Elle fit une petite moue, pensive.

-Mais c'est tellement fantastique, pourquoi ils le réalisent pas, Harry? Ça règle tout les problèmes, la cocaïne et les médocs et les champignons magiques!

Et je souriais, parce que j'étais un peu comme Pax, parfois, même si je connaissais très bien les conséquences de la drogue. J'étais un toxicomane, littéralement. J'étais une personne, un humain, à tendance dépendante. Un addict. Et Pax l'était aussi, j'en étais persuadé. Et même si je savais dans quel situation l'abus pouvait me rendre, je restais qui j'étais vraiment et je continuais quand même à consommer, hebdomadairement. 

J'avais un problème de drogue. 

Nous étions des personnes qui utilisaient des substances illégales pour survivre, au même titre qu'un alcoolique qui utilise l'alcool pour passer au travers de ses journées.
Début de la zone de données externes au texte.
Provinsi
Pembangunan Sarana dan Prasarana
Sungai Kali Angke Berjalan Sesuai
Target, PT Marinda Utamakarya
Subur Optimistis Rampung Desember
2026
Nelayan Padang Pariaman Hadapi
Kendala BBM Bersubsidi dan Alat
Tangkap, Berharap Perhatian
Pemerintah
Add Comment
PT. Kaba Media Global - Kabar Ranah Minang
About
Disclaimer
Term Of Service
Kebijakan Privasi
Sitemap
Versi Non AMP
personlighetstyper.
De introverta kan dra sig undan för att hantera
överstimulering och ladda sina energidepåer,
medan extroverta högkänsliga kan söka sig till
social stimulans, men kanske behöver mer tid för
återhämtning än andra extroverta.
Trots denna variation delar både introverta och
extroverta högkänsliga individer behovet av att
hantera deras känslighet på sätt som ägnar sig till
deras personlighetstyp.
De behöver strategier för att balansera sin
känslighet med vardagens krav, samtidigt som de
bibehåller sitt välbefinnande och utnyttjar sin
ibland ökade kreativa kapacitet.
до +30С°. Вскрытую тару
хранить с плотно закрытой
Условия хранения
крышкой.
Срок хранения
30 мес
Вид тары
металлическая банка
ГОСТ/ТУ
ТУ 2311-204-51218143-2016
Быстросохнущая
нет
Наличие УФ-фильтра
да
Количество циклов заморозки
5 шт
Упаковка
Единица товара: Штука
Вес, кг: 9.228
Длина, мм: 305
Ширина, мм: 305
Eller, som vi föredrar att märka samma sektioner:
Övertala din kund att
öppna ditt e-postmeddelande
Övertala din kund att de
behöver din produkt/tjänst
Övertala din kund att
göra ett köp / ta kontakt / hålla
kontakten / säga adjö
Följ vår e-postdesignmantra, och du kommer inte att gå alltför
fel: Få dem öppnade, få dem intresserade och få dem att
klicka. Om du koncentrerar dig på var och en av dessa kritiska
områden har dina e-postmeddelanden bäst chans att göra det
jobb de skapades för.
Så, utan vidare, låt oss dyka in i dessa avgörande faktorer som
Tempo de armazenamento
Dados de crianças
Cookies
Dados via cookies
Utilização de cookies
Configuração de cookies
-Tu sais pourquoi ils ne peuvent pas comprendre, Pax?

Elle secoua la tête, avant de déglutir.

-Parce qu'ils ne sont pas comme nous. Nous sommes des addicts, Pax. Et si on se sent si bien, avec des cachets et des poutres de cocaïne, c'est parce qu'il y a un vide, un truc à combler, à l'intérieur de nous. Parce qu'on veut ressentir quelque chose pour oublier ce vide, ce gros trou noir de tristesse, murmurais-je en la fixant. On veut juste aller mieux. 

Son visage changeait. Il devenait triste et ses yeux brillaient.

-Je ne suis pas une addicte, Harry, marmonna Pax difficilement, parce qu'elle avait trop de sanglots, coincés, dans sa gorge.